Azuaite Martins de França

A recente declaração do governador de São Paulo, Tarcísio de Freitas, de que o mercado de trabalho estaria “cada vez mais desapegado dos diplomas” e de que a formação superior teria “cada vez menos relevância”, é não apenas lastimável, mas profundamente indigna de um dirigente do mais importante estado brasileiro. A fala, proferida na última quinta-feira, às vésperas da segunda fase do Enem, revela um projeto político que afronta a educação como instrumento de emancipação social.

É triste constatar que o governador tem se convertido em arauto do atraso, porta-voz de uma elite retrógrada que não admite a mobilidade social dos filhos dos trabalhadores. Nitidamente aposta no aprofundamento da desigualdade.

Tarcísio desqualifica a formação acadêmica justamente ele, um engenheiro civil formado. A contradição não é mero detalhe: é sinal de oportunismo político. Porque não se trata de desconhecimento. Ele sabe que o Brasil está muito distante dos países desenvolvidos no acesso ao ensino superior. Apenas 24% dos brasileiros entre 25 e 64 anos têm diploma universitário, contra a média de 49% nos países da OCDE. Também sabe que, segundo o relatório de 2025 da Organização, quem conclui o ensino superior tem maior empregabilidade e salários que podem mais que dobrar em relação aos que possuem apenas o ensino médio.

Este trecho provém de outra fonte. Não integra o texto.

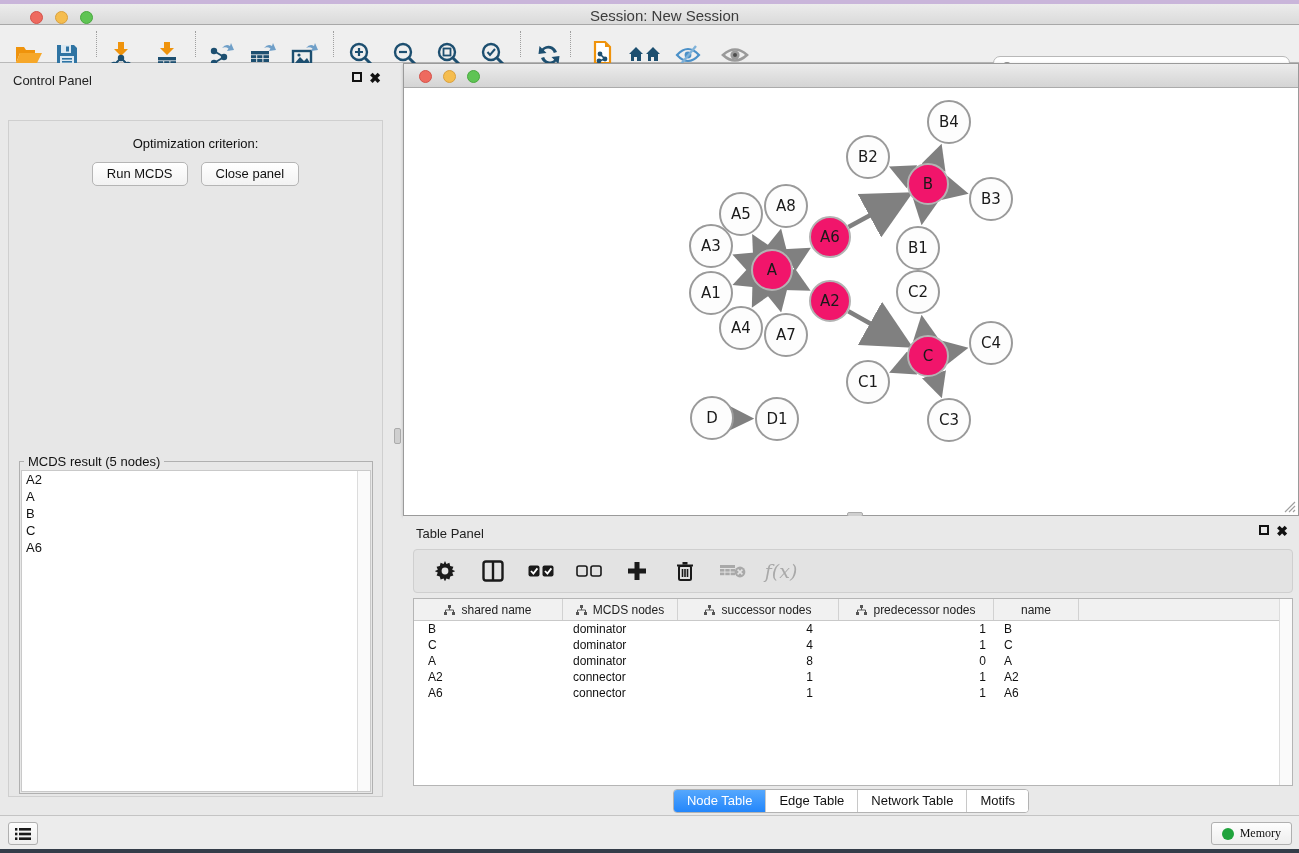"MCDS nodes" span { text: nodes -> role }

Ainda assim, opta por atacar a universidade. Faz isso para agradar à extrema direita, inimiga histórica da ciência e da educação, e para legitimar políticas que restringem o acesso dos mais pobres ao conhecimento. A declaração revela uma visão tacanha e alinha seu governo ao desmonte da formação científica. Não por acaso, é o mesmo governador que patrocinou o PLC 9, que enfraquece a carreira de pesquisador e ameaça institutos públicos de pesquisa com modelos de privatização.

Ao afirmar que “a competência vale mais que o diploma”, tenta naturalizar o abandono da educação pública, como se a precarização das escolas, a falta de investimentos e o corte de recursos fossem fenômenos inevitáveis e não responsabilidade dele próprio. Ignora que, quando o Estado abdica de seu papel, quem paga é o jovem da periferia, para quem a universidade se torna um horizonte mais distante.

Fácil é dizer que o diploma “vale menos”. Difícil e raro em sua gestão é investir para que todos tenham formação sólida e oportunidades reais. A escalada de ataques de Tarcísio à educação exige vigilância permanente. Um governante que despreza o conhecimento sabota o futuro do Brasil.